Er habe bereits im Vorfeld um die 30 Anträge formuliert, davon sei aber nur ein geringer Teil umgesetzt worden. Ihm sei es wichtig, dass er wegen "erwiesener Unschuld" freigesprochen werde - und nicht "im Zweifel für den Angeklagten". Es habe aber bislang keine Zeit gegeben, mit seinen Verteidigern zu sprechen.

Verteidiger verweist auf Berater im Hintergrund

Mollaths Verteidiger Gerhard Strate reagierte wütend. Hier werde unterstellt, die Verteidigung bringe nicht genug Zeit für ihren Mandanten auf. Dieser Vorwurf sei falsch. Er sei das ganze Wochenende erreichbar gewesen und habe auch versucht, Mollath anzurufen. Doch dieser sei nicht ans Telefon gegangen. Offenkundig gebe es im Hintergrund weitere Rechtsberater.

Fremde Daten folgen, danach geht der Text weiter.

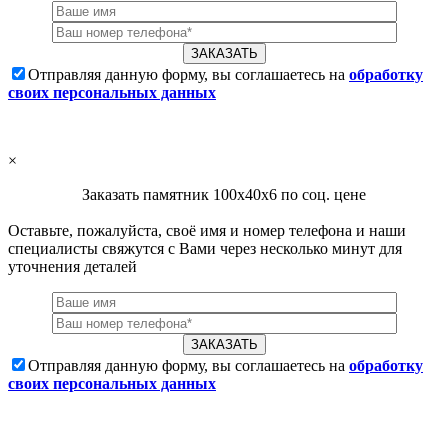
Отправляя данную форму, вы соглашаетесь на
обработку
своих персональных данных
×
Заказать памятник 100х40х6 по соц. цене
Оставьте, пожалуйста, своё имя и номер телефона и наши
специалисты свяжутся с Вами через несколько минут для
уточнения деталей
Отправляя данную форму, вы соглашаетесь на
обработку
своих персональных данных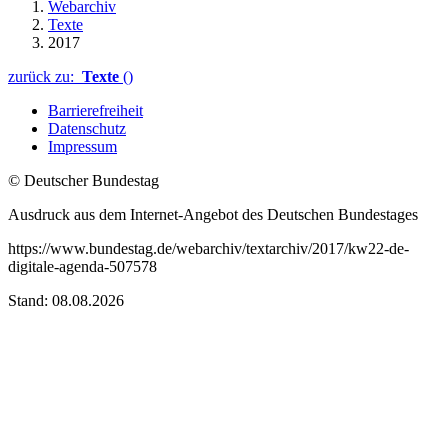
Webarchiv
Texte
2017
zurück zu:
Texte
()
Barrierefreiheit
Datenschutz
Impressum
© Deutscher Bundestag
Ausdruck aus dem Internet-Angebot des Deutschen Bundestages
https://www.bundestag.de/webarchiv/textarchiv/2017/kw22-de-
digitale-agenda-507578
Stand: 08.08.2026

Strate sprach von einer "impliziten Diffamierung" der Verteidigung. Das sei ein "starkes Stück". Er habe Mollath ausführlich erklärt, warum die Beweisanträge "Mist" seien - man sei auf dem Weg zu einem Freispruch gewesen. Die Verhandlung wurde daraufhin kurz unterbrochen. Als es weiterging, forderte Strate die Entpflichtung. Sein Kollege Rauwald schloss sich dem Antrag an.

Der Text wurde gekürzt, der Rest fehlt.